Announcement

Collapse
No announcement yet.
X
  • Filter
  • Time
  • Show
Clear All
new posts

  • Need help calculating an "isomorphism index"

    Dear Stata users,

    I am currently working on a minor research paper about isomorphic behavior within municipality expenditure policies. More specifically, I have a panel dataset consisting of 94 municipalities across a 13 year time period (2007-2020). However, I have some questions on the practical implementation in Stata 17. I apologize beforehand if this seems like an odd question or request but here goes:

    1) In order to better assess the strength of the isomorphic trend in each municipality in each year I would like to calculate a specific isomorphic index. The purpose of this index is to assess more precisely whether the development of a municipality's expenditure is linked to its location in relation to the mean of the expenditure area. Therefore, I would like to create a large "matrix" in which each municipality's expenditure in one expenditure area in one year constitutes one observation. In each of the years, the deviation of each municipality from the mean should be calculated.
    The index itself should be calculated by subtracting the numerical deviation from the average in one year from the numerical deviation in the following year as follows:

    Isomorphic index = [Percentage deviation from average in T1] - [Percentage deviation from average in T0])
    Example of the how I wish to calculate the isomorphism index:
    Percentage wise deviation from the mean in year T0 Percentage wise deviation from the mean in year T1 Isomorphic Index
    5 2 3
    5 -2 3
    -5 -2 3
    2 6 -4
    2 -2 0
    This should give me a measure of how many percentage points the municipality has moved closer to the average from one year to the next, e.g. the higher the value of the index, the higher the degree of isomorphism.

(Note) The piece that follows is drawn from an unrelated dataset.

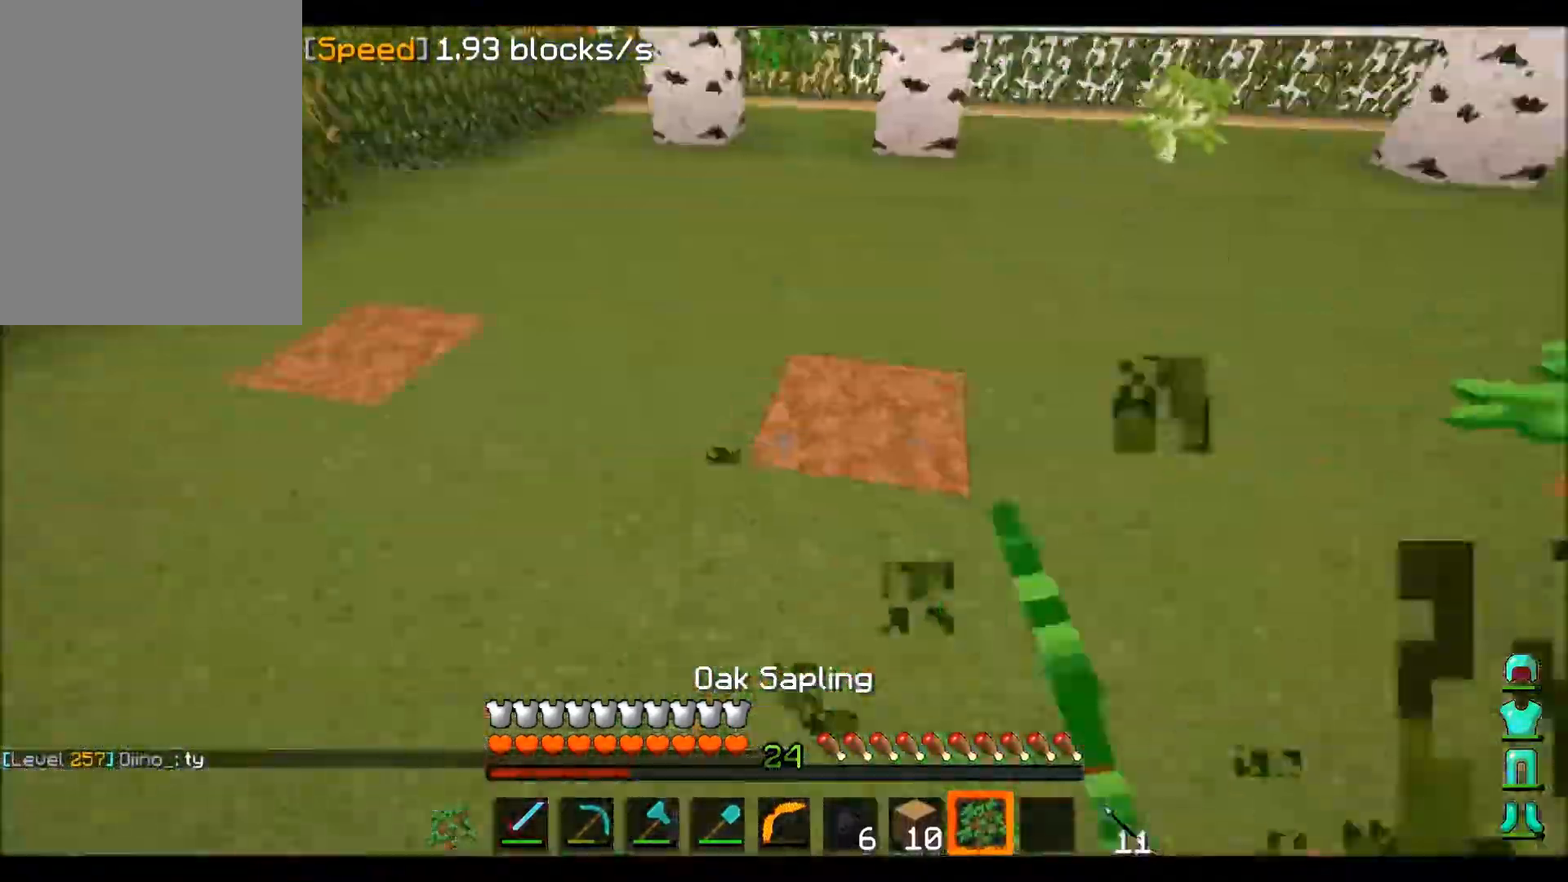
{"keys": [], "mouse": ["right"], "events": [[367, "mouse_right", "down"]]}
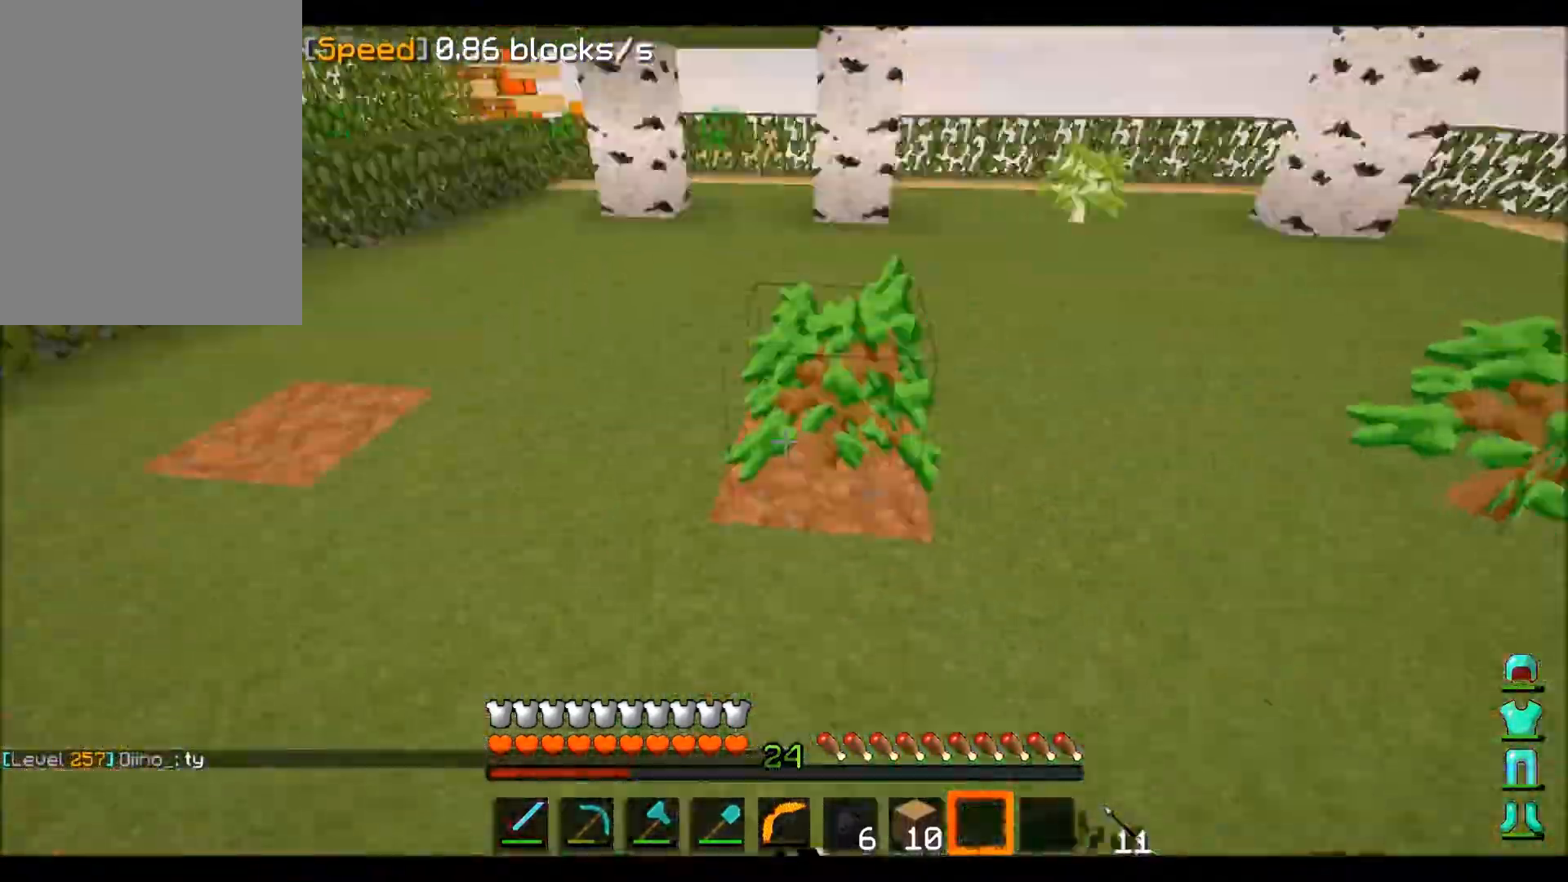
{"keys": [], "mouse": ["left"], "events": [[33, "mouse_right", "up"], [167, "d", "down"], [200, "mouse_left", "down"], [333, "d", "up"]]}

The isomorphism index should be dynamic in the sense that a municipality's movement in relation to the average depends not only on what the municipality itself does, but also on what other municipalities do. To move closer to the average, a municipality must therefore move more than the other municipalities. I use this as an expression of convergence, if a municipality moves towards the mean in a given year. I have a total of 6 different expenditure areas (accounting figures for school expenditure, childcare, elderly care etc.) for all of the municipalities in all of the different years and my panel dataset is balanced. I want to calculate a mean index where all the expenditure areas have equal weights and a weighted index to compare the two.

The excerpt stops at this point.